| EXERCISE REQUIREMENTS |
Show every line in the material below in which the string "lines" appears.

| AVAILABLE DATA |
★ ★ ★ ★ ★ ★ ★

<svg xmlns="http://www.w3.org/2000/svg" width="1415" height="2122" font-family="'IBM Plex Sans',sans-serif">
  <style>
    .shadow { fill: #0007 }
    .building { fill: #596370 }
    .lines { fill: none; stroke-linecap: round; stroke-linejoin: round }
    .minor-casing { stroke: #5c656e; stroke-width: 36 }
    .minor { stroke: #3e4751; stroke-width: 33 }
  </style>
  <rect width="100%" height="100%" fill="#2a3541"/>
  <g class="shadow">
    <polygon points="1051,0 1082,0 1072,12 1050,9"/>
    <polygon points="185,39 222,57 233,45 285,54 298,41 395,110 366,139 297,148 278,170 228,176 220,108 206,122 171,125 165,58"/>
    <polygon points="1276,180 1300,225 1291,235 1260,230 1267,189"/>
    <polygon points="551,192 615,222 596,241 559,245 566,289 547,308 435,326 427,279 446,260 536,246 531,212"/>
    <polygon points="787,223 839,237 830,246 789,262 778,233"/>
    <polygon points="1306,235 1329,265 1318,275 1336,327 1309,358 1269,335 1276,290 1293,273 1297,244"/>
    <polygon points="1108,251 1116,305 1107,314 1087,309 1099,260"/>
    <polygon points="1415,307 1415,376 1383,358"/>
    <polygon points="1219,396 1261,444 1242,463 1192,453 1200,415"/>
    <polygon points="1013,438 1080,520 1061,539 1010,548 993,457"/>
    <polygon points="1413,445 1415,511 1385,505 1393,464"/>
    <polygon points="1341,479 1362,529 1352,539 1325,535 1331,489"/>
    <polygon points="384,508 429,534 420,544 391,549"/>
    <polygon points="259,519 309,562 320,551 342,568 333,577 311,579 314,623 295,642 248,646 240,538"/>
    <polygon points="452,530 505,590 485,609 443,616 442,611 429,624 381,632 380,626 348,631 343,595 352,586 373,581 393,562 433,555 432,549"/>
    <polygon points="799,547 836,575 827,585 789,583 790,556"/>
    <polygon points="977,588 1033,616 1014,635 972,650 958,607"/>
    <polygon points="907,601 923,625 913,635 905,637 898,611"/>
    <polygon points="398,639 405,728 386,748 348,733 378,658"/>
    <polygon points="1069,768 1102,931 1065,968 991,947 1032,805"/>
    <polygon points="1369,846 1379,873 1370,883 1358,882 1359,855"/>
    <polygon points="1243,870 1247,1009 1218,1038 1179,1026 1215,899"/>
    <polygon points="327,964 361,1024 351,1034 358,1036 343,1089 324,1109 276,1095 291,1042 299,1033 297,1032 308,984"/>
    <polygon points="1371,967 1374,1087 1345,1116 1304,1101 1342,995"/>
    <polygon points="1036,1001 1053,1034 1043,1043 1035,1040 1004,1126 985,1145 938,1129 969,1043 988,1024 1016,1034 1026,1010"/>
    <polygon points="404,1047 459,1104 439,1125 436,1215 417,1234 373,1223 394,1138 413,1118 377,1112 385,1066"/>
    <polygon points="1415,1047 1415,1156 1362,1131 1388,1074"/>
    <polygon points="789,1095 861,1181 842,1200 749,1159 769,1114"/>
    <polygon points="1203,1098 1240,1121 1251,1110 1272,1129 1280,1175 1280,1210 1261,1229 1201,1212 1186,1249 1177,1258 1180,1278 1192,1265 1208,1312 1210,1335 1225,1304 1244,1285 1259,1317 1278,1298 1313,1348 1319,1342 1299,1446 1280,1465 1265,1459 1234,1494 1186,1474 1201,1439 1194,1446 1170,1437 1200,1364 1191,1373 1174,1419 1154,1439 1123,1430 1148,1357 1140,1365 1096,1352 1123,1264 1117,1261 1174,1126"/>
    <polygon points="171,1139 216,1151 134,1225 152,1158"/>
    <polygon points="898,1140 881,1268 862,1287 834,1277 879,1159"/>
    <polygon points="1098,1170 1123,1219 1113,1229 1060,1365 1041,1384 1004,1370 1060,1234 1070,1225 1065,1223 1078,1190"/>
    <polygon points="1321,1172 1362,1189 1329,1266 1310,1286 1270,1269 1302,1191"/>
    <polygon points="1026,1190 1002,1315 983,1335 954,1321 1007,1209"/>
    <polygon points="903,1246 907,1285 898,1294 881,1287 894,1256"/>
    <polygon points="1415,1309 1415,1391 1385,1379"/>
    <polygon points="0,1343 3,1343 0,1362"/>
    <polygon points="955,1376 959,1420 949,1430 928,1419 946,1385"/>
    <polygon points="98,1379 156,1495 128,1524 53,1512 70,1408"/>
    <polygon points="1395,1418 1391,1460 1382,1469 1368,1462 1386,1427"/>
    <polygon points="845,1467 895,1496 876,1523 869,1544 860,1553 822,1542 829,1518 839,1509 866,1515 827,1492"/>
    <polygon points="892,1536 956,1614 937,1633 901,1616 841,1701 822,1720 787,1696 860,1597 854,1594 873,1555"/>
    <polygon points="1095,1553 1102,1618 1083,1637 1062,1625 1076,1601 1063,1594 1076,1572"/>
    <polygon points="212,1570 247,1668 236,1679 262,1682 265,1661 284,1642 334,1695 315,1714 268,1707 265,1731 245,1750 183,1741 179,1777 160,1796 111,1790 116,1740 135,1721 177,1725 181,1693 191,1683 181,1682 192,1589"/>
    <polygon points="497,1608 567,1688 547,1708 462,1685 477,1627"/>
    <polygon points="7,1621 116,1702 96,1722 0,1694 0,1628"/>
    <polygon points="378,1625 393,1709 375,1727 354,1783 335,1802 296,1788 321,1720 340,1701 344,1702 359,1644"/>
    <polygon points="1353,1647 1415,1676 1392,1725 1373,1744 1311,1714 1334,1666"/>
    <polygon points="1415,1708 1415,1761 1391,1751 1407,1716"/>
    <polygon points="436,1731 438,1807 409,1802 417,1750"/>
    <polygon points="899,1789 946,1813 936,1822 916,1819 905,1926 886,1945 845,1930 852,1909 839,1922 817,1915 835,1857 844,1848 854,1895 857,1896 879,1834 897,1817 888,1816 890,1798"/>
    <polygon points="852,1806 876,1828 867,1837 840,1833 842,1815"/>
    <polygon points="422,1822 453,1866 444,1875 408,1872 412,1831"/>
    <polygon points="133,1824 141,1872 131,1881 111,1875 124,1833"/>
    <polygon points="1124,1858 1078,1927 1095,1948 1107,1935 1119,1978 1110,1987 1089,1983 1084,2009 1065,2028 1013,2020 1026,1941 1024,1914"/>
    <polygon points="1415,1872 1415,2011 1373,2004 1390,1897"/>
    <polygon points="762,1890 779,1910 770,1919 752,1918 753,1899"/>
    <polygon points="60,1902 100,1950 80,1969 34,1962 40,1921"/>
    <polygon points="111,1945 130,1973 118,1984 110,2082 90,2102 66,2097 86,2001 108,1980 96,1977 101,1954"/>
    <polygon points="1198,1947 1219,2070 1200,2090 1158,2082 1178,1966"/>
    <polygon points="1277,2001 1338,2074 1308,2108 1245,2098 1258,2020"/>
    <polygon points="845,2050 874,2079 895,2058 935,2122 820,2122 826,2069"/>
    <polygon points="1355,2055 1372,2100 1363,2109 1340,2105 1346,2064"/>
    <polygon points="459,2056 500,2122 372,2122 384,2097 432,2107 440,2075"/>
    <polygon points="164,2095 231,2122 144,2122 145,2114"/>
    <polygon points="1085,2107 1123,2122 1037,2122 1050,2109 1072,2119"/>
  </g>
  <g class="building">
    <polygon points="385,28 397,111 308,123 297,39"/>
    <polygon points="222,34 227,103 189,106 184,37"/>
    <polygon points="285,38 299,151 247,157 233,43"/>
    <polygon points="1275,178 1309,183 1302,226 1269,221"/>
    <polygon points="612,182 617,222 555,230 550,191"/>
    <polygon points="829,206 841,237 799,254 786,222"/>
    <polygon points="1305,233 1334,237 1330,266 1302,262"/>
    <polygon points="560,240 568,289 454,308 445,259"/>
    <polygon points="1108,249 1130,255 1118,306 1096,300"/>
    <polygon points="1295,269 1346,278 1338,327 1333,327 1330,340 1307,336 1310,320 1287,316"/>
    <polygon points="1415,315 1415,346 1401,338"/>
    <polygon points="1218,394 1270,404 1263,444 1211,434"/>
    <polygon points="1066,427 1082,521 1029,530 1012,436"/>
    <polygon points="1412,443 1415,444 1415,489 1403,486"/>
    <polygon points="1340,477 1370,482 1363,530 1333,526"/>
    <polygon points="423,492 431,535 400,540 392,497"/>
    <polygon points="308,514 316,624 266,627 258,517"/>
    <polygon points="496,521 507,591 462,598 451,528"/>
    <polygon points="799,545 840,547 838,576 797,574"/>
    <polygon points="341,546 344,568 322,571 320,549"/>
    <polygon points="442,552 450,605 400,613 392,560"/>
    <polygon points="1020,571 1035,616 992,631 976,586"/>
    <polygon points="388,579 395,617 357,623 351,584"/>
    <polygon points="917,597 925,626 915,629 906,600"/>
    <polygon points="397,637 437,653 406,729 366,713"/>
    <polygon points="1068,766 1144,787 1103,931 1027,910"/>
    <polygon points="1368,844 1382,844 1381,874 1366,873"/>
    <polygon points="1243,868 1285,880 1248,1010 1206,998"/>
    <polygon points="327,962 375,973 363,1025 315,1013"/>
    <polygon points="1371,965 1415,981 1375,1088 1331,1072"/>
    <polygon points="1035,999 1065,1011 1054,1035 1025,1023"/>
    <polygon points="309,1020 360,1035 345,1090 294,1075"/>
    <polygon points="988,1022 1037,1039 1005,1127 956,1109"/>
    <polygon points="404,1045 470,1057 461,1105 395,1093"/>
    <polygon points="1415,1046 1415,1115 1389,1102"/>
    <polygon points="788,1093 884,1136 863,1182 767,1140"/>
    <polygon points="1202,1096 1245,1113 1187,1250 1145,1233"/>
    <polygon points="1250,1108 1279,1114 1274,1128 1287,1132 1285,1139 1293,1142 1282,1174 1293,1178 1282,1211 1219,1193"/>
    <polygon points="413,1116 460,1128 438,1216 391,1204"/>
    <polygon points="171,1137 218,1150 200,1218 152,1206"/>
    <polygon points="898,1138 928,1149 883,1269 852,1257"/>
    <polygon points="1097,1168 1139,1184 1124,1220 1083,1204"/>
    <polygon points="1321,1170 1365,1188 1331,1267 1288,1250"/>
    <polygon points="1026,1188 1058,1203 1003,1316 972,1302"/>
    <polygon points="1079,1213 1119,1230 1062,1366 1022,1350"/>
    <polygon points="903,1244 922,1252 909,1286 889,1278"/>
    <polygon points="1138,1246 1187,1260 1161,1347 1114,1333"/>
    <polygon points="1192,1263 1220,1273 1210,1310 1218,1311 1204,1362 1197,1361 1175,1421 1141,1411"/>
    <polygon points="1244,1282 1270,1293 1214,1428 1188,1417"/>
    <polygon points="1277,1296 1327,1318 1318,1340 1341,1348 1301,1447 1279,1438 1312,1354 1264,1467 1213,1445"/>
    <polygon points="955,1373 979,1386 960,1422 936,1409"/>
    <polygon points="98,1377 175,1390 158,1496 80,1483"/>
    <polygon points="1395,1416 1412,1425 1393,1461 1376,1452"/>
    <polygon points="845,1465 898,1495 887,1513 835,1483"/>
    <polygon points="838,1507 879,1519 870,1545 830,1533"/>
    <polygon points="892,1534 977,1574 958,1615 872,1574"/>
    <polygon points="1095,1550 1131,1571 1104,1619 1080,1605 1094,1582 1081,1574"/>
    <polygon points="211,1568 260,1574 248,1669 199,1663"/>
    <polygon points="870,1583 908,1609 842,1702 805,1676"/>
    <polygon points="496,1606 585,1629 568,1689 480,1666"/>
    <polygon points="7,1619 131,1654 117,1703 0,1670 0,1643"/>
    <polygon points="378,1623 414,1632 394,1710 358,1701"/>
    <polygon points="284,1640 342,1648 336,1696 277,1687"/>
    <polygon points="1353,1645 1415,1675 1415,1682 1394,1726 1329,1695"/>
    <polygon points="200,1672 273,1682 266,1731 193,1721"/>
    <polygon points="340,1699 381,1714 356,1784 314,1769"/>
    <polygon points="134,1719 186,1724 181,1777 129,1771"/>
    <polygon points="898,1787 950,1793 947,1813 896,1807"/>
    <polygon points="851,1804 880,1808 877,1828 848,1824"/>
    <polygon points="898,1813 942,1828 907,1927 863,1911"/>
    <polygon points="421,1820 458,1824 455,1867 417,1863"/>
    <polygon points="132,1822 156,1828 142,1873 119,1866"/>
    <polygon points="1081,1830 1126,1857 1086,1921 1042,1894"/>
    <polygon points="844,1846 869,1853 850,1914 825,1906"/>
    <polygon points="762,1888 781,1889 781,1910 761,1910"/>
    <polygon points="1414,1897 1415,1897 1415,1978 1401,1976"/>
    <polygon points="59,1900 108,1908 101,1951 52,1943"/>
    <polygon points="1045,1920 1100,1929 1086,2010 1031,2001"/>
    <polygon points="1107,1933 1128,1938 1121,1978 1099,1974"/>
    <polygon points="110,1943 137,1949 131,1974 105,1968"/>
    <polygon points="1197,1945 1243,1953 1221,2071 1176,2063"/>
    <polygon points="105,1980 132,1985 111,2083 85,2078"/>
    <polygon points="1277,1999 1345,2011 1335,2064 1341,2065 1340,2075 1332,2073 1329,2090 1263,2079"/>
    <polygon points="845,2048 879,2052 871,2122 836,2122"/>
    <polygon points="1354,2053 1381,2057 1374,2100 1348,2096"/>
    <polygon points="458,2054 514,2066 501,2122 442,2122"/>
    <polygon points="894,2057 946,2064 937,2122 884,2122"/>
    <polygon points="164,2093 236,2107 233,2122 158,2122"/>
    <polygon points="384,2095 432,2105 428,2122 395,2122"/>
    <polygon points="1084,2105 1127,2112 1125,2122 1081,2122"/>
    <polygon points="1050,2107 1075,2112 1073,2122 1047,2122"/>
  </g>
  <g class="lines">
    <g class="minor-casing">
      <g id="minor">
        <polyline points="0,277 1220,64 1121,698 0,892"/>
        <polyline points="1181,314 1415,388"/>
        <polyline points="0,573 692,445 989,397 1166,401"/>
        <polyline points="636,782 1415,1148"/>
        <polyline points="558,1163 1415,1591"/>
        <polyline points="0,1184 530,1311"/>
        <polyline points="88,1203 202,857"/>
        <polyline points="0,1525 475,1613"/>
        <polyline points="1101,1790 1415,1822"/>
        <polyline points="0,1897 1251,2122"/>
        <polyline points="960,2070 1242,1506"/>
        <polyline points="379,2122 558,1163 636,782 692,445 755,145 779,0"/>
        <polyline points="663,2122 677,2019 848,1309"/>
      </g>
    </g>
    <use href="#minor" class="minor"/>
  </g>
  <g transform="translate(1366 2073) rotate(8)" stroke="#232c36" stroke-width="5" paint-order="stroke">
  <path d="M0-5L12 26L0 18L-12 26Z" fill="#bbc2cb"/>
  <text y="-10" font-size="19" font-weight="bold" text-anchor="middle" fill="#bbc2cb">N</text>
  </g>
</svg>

★ ★ ★ ★ ★ ★ ★

| REPLY TO THE EXERCISE |
    .lines { fill: none; stroke-linecap: round; stroke-linejoin: round }
  <g class="lines">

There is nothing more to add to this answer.